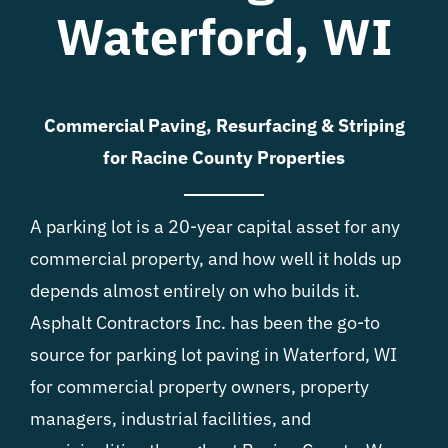
Waterford, WI
Commercial Paving, Resurfacing & Striping
for Racine County Properties
A parking lot is a 20-year capital asset for any
commercial property, and how well it holds up
depends almost entirely on who builds it.
Asphalt Contractors Inc. has been the go-to
source for parking lot paving in Waterford, WI
for commercial property owners, property
managers, industrial facilities, and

====================

• **Directions**: Each line of the listing above should be retyped exactly, with no pictures.

• **Written answer**:
Waterford, WI
Commercial Paving, Resurfacing & Striping
for Racine County Properties
A parking lot is a 20-year capital asset for any
commercial property, and how well it holds up
depends almost entirely on who builds it.
Asphalt Contractors Inc. has been the go-to
source for parking lot paving in Waterford, WI
for commercial property owners, property
managers, industrial facilities, and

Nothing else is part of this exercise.